The problem I had was how to film myself and not appear on camera at the same time. I wasn’t (and I’m still not) that keen to be on camera. My laptop had broken and I’d switched to a Mac, so I had the Macbook webcam and a broken laptop to type on. Since I had to shoot at night when the kids were in bed the lighting wasn’t great, but I could angle the Macbook so that it only showed my hands on the keyboard and not me – which was ideal.

After some experimentation it all worked, and I managed to film the whole thing. Each episode is one take since I hadn’t really worked out how to edit, so there were lots of takes…but it was great learning experience.

[P] Everything we have done since has utilized this technique and we have been developing ways to extend it from static shots to the full range of conventional shots. It does add another layer of difficulty but, again, it’s all about trying to make something different, to push the boundaries of what’s gone before. We think Bodyline is an interesting technique and can be developed to be a very sophisticated story telling device. Plus, it’s unique and makes our films look different.

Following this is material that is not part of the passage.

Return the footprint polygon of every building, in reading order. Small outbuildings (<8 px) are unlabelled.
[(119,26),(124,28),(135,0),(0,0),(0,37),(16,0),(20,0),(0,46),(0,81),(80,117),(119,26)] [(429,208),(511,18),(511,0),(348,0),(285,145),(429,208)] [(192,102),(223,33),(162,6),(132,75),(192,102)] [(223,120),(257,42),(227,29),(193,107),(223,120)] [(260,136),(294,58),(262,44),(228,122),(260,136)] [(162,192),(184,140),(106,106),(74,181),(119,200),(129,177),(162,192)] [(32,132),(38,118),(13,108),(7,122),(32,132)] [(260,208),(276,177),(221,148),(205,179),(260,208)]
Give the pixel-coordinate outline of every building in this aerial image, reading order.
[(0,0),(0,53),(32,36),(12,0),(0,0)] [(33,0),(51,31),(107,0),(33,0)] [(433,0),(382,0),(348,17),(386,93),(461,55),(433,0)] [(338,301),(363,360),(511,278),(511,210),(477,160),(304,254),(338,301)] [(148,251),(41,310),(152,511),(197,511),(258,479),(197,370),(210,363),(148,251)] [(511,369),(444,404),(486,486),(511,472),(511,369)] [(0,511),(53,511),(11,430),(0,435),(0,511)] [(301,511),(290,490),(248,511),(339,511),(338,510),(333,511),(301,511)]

There are definite advantages, too – actors can play multiple parts, no need for hair/makeup traumas and so on.

Do you think that some of the very British humour might be lost on a Canadian or American audience?

[M] Since we moved to Canada I’ve been amazed at how many people love the British sitcoms. I love social networks and it still surprises me how many people from the US and Canada get the references and shares I make about newer series like The IT Crowd, old classics like Red Dwarf and Black Adder and vintage programs like Are You Being Served? – which was apparently a huge hit in the US.

[P] There haven’t been too many British/Irish webseries (though there have been some super awesome ones like Action Traction and Living With The Infidels that have tickled our funny bone, so Mind My Brains, Darling! will be different. The feedback we’ve had so far is that people do get the humour!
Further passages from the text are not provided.